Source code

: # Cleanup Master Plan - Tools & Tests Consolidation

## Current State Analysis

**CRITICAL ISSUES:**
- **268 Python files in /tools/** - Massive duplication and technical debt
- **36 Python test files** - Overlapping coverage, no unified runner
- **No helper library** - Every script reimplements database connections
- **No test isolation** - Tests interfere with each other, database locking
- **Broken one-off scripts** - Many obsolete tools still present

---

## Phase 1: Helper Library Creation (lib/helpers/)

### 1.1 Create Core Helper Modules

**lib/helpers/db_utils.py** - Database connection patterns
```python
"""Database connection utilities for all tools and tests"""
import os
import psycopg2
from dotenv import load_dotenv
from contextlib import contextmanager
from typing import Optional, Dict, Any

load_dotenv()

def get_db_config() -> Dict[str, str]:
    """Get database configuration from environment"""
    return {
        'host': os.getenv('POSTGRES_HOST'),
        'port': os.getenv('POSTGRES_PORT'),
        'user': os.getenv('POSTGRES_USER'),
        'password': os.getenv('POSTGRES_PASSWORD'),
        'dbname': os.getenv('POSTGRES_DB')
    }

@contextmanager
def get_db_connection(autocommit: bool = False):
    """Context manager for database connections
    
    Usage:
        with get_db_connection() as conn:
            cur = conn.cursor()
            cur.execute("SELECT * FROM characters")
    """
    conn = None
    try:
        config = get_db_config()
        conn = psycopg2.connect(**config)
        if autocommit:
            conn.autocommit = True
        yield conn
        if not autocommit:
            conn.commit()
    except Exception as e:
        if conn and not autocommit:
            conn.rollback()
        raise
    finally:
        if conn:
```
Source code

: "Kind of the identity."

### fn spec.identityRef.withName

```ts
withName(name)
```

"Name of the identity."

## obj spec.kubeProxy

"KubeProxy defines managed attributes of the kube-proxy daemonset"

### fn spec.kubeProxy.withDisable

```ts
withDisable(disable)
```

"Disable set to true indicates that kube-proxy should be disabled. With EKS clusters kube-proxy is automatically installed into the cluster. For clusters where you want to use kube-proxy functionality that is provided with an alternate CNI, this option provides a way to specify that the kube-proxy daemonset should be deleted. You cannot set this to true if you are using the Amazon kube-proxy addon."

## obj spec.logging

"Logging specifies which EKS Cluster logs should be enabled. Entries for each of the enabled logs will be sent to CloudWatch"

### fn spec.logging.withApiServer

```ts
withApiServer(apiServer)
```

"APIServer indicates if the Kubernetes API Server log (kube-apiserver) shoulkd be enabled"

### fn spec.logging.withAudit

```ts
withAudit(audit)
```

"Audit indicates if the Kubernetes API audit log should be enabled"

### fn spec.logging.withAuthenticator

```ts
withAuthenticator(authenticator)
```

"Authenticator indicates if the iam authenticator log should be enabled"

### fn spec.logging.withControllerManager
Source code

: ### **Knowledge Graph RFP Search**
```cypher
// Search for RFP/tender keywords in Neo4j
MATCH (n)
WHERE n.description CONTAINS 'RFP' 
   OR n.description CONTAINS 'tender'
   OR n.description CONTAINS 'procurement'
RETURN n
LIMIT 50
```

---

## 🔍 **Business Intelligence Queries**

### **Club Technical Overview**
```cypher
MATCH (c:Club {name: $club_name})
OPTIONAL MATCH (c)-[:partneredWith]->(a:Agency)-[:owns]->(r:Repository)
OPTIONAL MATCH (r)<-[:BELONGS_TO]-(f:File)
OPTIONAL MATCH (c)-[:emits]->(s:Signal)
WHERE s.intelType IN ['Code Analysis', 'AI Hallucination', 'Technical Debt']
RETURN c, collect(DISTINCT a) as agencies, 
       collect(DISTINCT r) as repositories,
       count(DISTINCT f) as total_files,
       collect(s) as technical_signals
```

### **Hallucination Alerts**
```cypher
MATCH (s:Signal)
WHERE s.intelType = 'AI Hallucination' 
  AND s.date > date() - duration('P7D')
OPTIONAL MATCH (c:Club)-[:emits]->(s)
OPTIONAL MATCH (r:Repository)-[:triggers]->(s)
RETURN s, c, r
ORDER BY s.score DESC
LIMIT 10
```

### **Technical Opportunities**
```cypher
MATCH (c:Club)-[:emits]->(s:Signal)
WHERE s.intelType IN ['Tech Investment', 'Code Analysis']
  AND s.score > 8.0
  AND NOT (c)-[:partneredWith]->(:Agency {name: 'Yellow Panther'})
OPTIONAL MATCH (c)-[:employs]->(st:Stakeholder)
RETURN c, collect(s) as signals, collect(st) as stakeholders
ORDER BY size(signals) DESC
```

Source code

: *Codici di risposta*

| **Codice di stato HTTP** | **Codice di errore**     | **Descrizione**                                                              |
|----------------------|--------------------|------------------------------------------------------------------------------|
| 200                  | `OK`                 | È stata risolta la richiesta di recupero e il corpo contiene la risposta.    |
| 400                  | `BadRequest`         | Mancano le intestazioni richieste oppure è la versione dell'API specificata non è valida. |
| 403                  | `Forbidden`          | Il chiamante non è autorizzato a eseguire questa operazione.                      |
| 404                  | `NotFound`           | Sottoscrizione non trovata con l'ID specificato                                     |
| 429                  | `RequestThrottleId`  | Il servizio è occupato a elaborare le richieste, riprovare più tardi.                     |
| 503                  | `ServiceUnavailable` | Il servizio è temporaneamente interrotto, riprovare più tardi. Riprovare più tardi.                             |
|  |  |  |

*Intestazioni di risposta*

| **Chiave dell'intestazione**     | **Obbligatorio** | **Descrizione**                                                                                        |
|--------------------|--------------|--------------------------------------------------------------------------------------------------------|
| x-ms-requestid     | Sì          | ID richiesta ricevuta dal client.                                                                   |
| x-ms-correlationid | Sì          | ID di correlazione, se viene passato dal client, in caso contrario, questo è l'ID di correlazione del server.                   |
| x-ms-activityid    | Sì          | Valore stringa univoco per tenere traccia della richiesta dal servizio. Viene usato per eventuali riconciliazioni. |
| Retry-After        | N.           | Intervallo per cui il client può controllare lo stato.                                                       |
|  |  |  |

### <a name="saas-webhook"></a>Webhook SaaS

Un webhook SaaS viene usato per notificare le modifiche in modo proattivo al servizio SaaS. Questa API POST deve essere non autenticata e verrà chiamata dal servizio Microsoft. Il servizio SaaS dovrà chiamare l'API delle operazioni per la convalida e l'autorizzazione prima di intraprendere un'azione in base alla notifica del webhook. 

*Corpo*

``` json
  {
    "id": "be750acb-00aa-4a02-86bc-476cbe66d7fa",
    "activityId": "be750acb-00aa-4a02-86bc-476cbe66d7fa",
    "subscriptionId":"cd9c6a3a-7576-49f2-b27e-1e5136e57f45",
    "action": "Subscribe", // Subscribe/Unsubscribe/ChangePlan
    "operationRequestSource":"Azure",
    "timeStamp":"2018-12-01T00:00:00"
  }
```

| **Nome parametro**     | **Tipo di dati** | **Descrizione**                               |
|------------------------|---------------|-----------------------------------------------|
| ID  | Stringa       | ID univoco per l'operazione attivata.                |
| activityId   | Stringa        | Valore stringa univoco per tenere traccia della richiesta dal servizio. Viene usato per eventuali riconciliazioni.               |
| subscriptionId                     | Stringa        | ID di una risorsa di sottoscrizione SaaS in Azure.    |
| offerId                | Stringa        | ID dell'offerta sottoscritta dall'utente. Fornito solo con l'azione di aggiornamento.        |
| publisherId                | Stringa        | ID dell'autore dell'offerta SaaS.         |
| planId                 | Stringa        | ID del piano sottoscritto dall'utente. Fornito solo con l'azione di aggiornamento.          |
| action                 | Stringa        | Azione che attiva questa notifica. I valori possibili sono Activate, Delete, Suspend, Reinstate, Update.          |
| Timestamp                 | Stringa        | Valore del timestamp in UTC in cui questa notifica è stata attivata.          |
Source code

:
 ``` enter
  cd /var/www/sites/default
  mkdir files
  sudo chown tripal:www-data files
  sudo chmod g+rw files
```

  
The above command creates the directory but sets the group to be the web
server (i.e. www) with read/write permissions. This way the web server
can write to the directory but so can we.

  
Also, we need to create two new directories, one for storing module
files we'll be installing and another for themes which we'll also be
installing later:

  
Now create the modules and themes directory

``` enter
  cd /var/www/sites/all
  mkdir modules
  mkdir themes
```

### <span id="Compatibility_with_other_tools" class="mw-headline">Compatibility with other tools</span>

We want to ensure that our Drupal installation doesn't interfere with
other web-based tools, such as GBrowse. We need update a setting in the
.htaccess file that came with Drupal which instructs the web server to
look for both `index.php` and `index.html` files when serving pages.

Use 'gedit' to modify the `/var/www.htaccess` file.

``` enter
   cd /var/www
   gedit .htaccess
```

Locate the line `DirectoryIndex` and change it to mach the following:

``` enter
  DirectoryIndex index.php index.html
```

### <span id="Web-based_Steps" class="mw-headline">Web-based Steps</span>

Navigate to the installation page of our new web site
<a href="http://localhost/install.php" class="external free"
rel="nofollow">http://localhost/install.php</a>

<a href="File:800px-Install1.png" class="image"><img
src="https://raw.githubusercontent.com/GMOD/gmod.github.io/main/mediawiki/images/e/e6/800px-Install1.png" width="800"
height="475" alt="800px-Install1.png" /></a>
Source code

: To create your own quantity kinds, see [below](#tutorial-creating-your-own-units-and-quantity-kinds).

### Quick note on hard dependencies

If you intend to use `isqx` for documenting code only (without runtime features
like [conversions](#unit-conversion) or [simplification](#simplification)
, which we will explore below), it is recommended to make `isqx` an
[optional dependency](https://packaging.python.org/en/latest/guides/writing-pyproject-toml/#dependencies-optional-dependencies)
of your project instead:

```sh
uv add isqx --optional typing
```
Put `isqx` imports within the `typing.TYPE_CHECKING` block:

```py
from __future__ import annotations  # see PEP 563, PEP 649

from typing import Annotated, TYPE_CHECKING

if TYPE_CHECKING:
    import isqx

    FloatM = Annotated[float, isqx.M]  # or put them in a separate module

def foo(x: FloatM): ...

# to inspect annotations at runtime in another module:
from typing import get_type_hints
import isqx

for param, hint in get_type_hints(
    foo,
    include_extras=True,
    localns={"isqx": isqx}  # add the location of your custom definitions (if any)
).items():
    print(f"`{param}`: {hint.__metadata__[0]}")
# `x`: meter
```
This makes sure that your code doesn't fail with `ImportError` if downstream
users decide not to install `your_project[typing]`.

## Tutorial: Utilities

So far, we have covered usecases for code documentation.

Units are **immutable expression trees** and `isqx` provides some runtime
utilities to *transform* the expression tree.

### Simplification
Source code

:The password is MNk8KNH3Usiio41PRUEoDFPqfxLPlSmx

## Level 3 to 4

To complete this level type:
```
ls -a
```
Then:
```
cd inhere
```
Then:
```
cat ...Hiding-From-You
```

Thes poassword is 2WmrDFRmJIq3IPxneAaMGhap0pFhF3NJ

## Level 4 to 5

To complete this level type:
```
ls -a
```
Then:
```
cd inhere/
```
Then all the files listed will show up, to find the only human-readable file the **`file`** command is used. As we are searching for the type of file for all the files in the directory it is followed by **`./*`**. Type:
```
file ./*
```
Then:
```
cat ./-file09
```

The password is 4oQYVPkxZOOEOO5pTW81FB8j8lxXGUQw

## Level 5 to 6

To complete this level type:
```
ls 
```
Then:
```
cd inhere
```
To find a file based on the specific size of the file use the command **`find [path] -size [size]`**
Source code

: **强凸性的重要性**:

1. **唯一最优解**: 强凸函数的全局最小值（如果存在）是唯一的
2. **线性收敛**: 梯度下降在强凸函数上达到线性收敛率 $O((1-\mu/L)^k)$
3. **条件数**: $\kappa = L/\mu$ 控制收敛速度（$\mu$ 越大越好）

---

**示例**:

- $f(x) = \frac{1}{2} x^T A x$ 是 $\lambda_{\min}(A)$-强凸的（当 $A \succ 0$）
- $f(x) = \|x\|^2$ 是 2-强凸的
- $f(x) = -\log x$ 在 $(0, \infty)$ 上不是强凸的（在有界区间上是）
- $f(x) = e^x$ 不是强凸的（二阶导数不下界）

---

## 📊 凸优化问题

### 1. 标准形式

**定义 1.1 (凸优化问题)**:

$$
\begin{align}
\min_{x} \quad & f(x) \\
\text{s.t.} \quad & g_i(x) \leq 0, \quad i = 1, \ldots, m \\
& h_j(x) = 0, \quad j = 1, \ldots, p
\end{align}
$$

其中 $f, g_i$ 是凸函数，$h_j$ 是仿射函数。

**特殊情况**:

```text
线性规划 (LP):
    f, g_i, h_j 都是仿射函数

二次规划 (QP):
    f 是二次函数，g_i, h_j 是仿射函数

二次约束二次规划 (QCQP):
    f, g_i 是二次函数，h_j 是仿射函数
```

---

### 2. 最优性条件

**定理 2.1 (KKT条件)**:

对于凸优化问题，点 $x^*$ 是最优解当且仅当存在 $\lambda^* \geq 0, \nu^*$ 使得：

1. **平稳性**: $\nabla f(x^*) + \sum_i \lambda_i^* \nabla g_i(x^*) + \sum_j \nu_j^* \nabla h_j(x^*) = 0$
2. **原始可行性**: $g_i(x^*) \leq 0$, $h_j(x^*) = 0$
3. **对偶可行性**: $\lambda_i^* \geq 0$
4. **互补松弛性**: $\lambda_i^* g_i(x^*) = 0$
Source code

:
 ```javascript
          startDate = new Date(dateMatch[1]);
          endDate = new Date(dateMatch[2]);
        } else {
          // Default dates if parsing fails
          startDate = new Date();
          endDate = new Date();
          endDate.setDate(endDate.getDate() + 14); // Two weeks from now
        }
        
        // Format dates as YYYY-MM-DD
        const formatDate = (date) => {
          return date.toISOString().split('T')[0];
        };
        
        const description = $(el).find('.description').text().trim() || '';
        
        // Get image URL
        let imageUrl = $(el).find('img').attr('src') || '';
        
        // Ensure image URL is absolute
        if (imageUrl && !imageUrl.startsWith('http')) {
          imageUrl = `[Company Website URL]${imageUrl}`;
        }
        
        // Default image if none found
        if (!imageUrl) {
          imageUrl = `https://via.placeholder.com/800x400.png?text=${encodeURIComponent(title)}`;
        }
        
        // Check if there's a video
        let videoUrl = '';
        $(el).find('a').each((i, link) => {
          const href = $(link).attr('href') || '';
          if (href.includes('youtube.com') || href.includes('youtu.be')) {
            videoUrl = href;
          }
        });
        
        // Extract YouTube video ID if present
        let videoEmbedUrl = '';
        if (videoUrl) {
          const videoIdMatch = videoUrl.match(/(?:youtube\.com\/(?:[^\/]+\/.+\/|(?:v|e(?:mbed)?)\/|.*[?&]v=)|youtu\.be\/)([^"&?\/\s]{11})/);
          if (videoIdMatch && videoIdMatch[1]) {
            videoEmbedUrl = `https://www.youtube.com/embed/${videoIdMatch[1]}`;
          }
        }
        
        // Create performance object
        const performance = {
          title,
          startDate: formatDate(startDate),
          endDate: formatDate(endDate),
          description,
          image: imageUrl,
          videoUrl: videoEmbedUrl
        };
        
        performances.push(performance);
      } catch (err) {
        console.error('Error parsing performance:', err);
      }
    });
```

:::::

TASK INSTRUCTIONS
Please reproduce the lines from the line with "ID del piano" to the line with "Also, we need", both ends included, exactly as they appear above.

WORKED SOLUTION
| planId                 | Stringa        | ID del piano sottoscritto dall'utente. Fornito solo con l'azione di aggiornamento.          |
| action                 | Stringa        | Azione che attiva questa notifica. I valori possibili sono Activate, Delete, Suspend, Reinstate, Update.          |
| Timestamp                 | Stringa        | Valore del timestamp in UTC in cui questa notifica è stata attivata.          |
Source code

:
 ``` enter
  cd /var/www/sites/default
  mkdir files
  sudo chown tripal:www-data files
  sudo chmod g+rw files
```

  
The above command creates the directory but sets the group to be the web
server (i.e. www) with read/write permissions. This way the web server
can write to the directory but so can we.

  
Also, we need to create two new directories, one for storing module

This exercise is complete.